→ TASKS AND EXERCISES:
• A. Reproduce the stretch of the Julia thread on type meta orders from "of julia as" through "any meta order.".
• B. Answer these questions from the Julia thread on type meta orders:
(i) In the notation Type{i} proposed for the type Type, what does i stand for?
(ii) What result is shown for len([1,2,3] => ["foo", "bar"])?
(iii) According to the ontology example, what two things does an ontology have?
• C. List every expression entered at the julia> prompt in the Julia thread on type meta orders.
(PASSAGE PROVIDED begins)
We could further express it simplified with

apply{R,S,T}(len::T-->Int64,p::Pair{Array{S},Array{R}})::Pair{Int64,Int64}=Pair(len(p.first),len(p.second))

because the type parameter T could be itself polymophic, too. But here aroses the problem, that the Type parameter T could be of any meta order (aka rank). What if we say that the type parameter has the meta order three (rank three). A natural way would be to describe it by:

f{T,DataType isa T}(arg::T)=...

, but this is no valid syntax.
An alternative would be to specify the meta order of the type Type by Type{i}, where i is the meta order, such that:

Type{1} isa Type{2} isa Type{3}

should evaluate to true which is not the case as the expr Type{i} has another meaning in julia.
In the end, it would be usefull to constraint parametric types to a specific meta order or to a range of meta orders in order to support higher ranked types sufficiently.

No offense, but I think you need to stop thinking in Haskell here. In Julia, extreme polymorphism and genericity is the default, not something you need to jump through hoops to achieve. If you can explain in simple prose (without talking about types, ranks, higher orders or anything meta) what you want a function to do, perhaps someone can explain how to do it. It kind of sounds like you just want a len function that, when applied to a pair of collections returns the pair of their lengths? Is that correct? If so, then all you need to do is this:

julia> len(a::AbstractArray) = length(a)
len (generic function with 1 method)

julia> len(p::Pair) = len(p[1]) => len(p[2])
len (generic function with 2 methods)

julia> len([1,2,3])
3

julia> len([1,2,3] => ["foo", "bar"])
3 => 2

@StefanKarpinski
What you presented above is subtype polymorphism, another way to sove the problem. The problem here, is not the len function , we can already express it (with intro of typed lambdas in future) with julia.
The problem is to restrict the

extreme polymorphism and genericity

of julia as needed by the user (narrowing genericity).
As an example, suppose we have a function

f{T}(x::T)=...

, the type parameter T could be of any genericity, allowing to call f with (Meta) Types which are to general in some cases.
As an example, I could imagine to model ontologies (like with OWL) in julia. In an ontology, you have classes and instances, where classes could be of any meta order.
(PASSAGE PROVIDED ends)
(MATERIAL PROVIDED begins)
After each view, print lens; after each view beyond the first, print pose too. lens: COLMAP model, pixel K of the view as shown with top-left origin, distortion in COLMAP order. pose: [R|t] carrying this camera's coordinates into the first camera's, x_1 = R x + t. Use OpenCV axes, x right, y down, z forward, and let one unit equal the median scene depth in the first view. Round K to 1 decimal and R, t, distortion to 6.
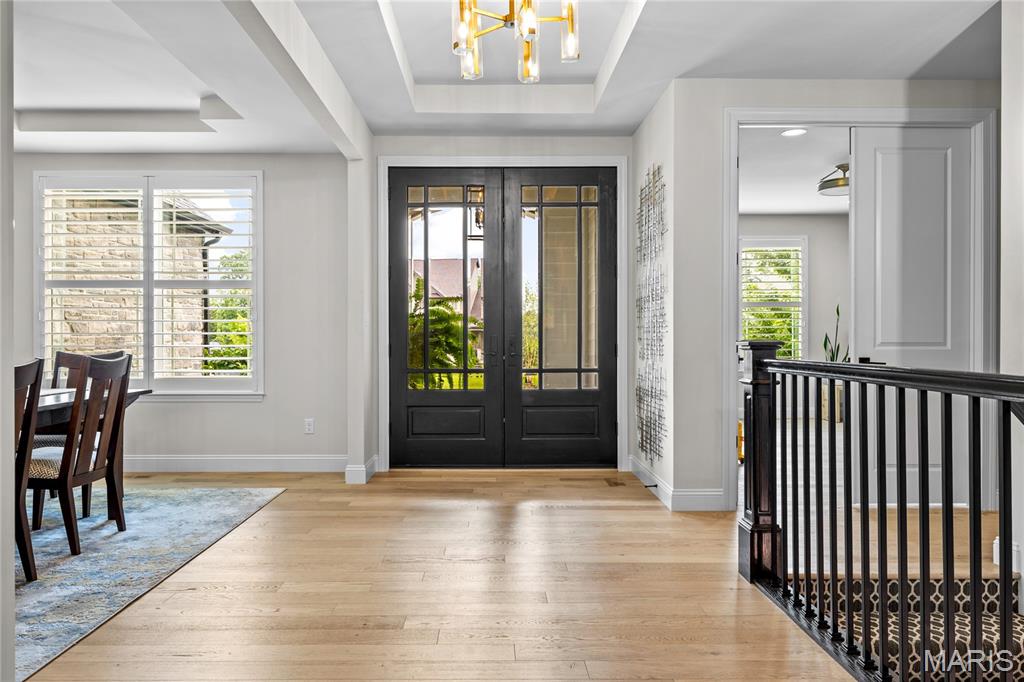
(MATERIAL PROVIDED ends)
→ EXPECTED RESPONSES:
• A.
of julia as needed by the user (narrowing genericity).
As an example, suppose we have a function

f{T}(x::T)=...

, the type parameter T could be of any genericity, allowing to call f with (Meta) Types which are to general in some cases.
As an example, I could imagine to model ontologies (like with OWL) in julia. In an ontology, you have classes and instances, where classes could be of any meta order.

• B.
(i) The meta order.
(ii) 3 => 2
(iii) Classes and instances.

• C.
len(a::AbstractArray) = length(a)
len(p::Pair) = len(p[1]) => len(p[2])
len([1,2,3])
len([1,2,3] => ["foo", "bar"])